Since my students had a lot of varied experiences working with fractions and understanding the size of fractions, comparing fractions was fairly natural for most students. Once I felt like students had a solid general fraction number sense, we started to dig deeper so that students could have a feel for the size of fractions. I like to start by teaching about benchmark fractions, primarily zero, one-half, and one whole. Students are able to use these reference points throughout the entirety of a fraction unit. In the activity below, students choose a fraction and write three numbers that are increasingly closer to one whole. Then, students repeat the process with fractions that are closer to zero and repeat it again for fractions closer to one-half.

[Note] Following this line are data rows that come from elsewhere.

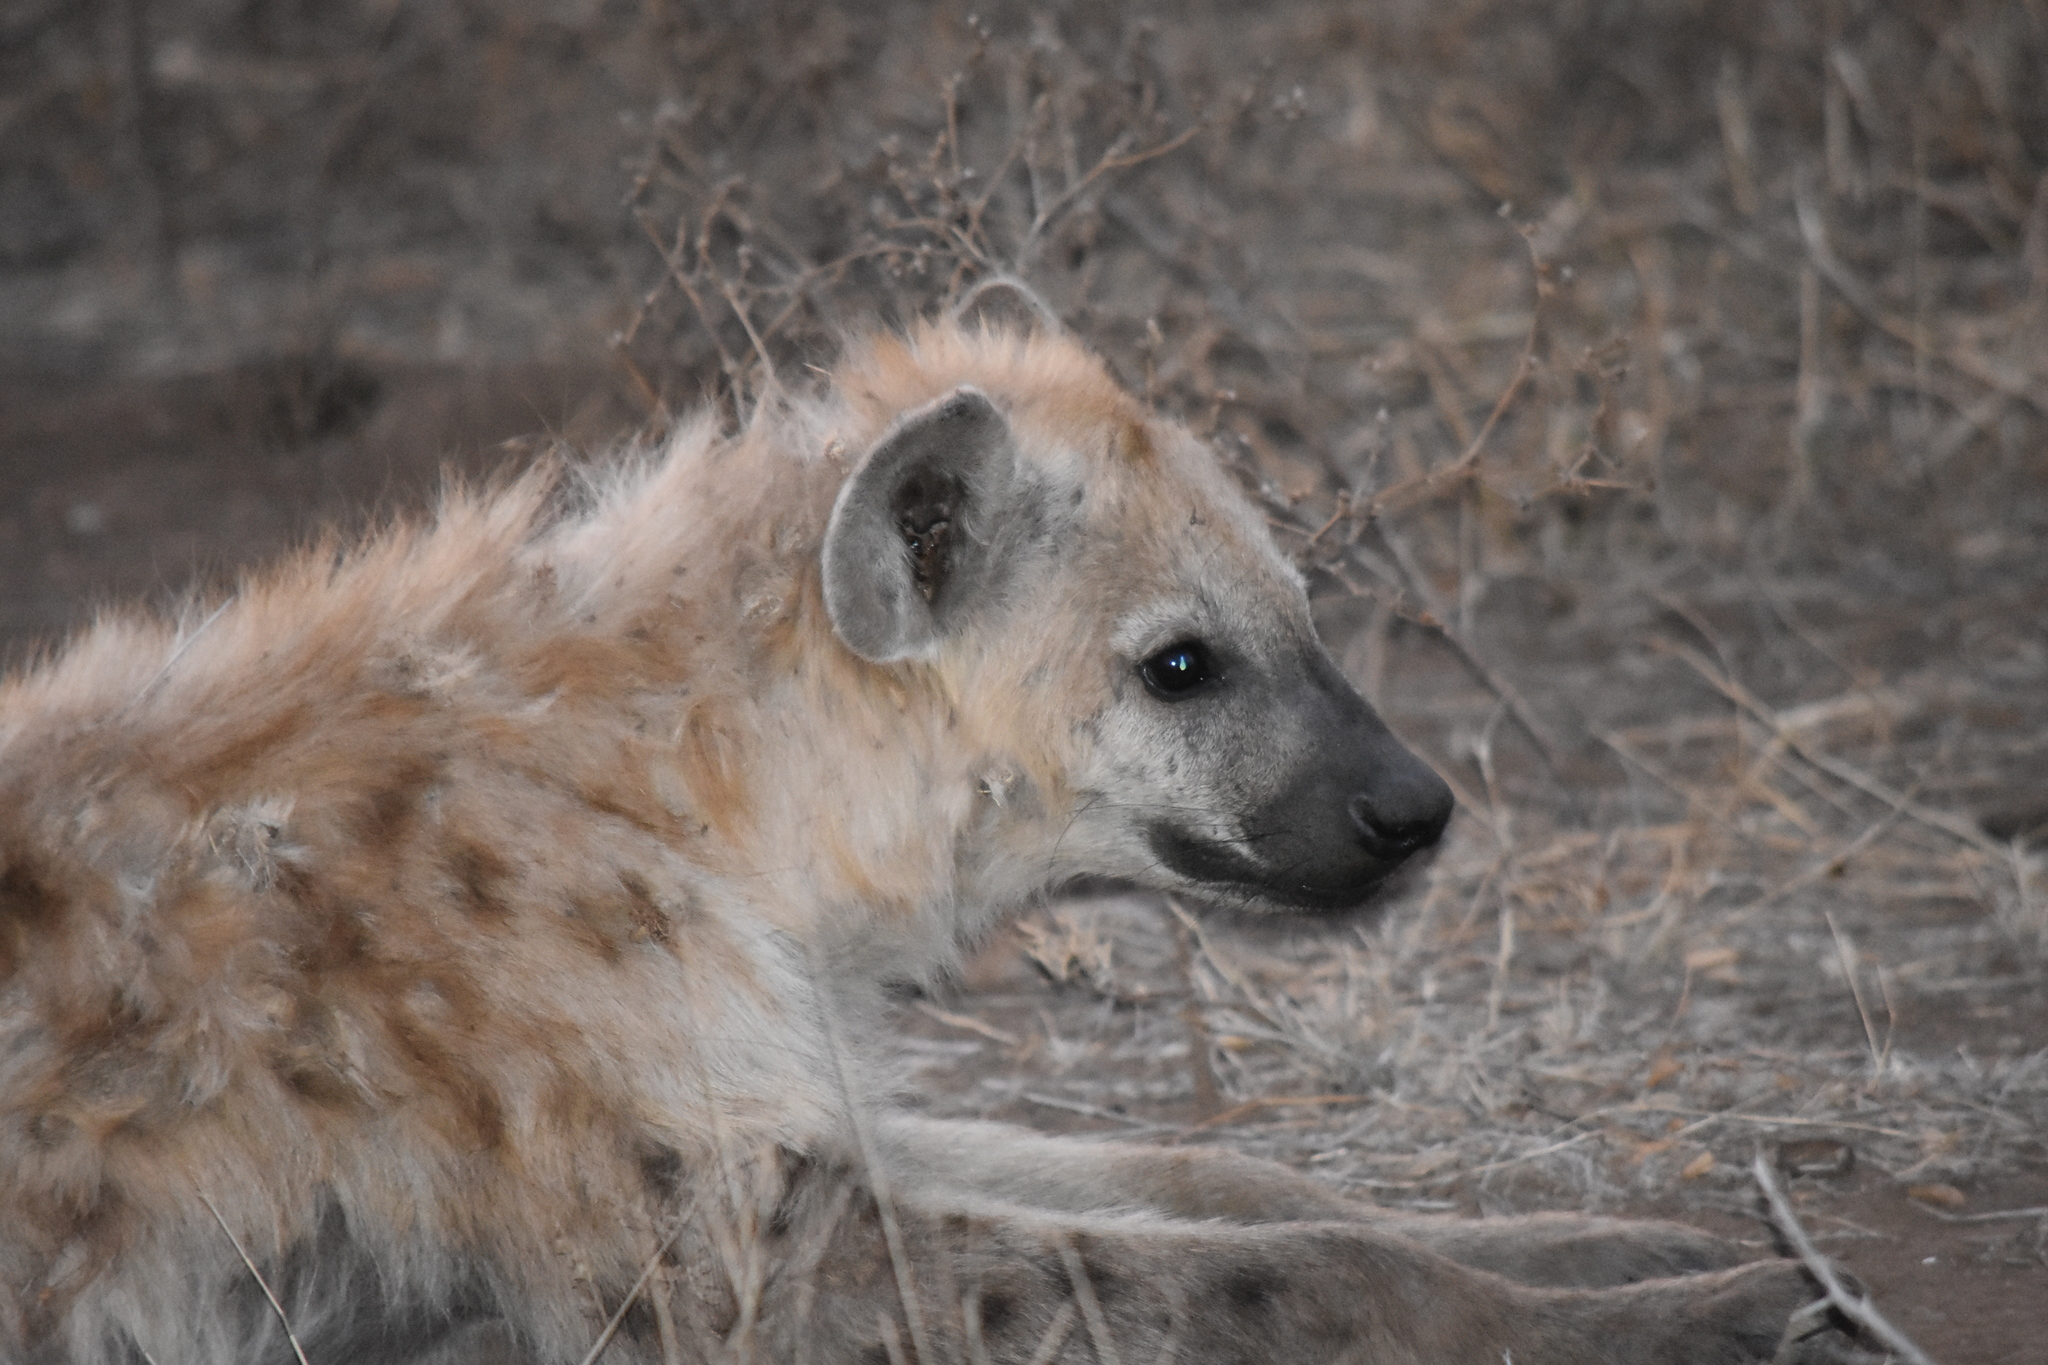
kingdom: Animalia
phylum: Chordata
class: Mammalia
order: Carnivora
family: Hyaenidae
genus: Crocuta
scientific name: Crocuta crocuta
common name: Spotted hyaena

Students then began to compare fractions. I started by reviewing what my students learned in third grade, which was comparing fractions with common numerators or denominators. Then, students began comparing fractions with unlike numerators or denominators using fraction models. I tried to incorporate a variety of fraction models to continue to develop my students fraction number sense. My favorite model is definitely fraction tiles or fraction strips. Students then compared fractions without using fraction models. I did not teach my students to cross multiply in this portion of the unit. I know that it is a very easy way to compare fractions, but I first wanted my students to understand the concept of comparing fractions.
The comparison problems allowed students to apply different comparison strategies:
- More of the same size parts, which compares fractions with common denominators;
- Same number of parts but parts of different sizes, which is when the fractions have a common numerator;
- More and less than one-half and one whole, which allows students to focus on benchmark numbers;
- Distance from one-half or one whole, where students notice how far each fractional part is away from one whole.
I also had students complete real world problem solving activities that required them to order and compare fractions. In each of the activities, I had students explain their thinking and they had to support their answers with multiple representations.
My favorite comparing fractions activity was, without a doubt, my Fraction Skittles lesson. Each student received a bag of Skittles and found the fractional part of each color of Skittles. Students then find a partner who has a different denominator and compares the fractional part of each color of fraction. Students repeat the process with a different partner. Finally, students determine which partner has the greatest fractional part of each color.
All of these lessons are included in my Fourth Grade Fraction Unit. However, even if you don’t use the units, hopefully you’ll have a few new ideas on how to teach comparing fractions!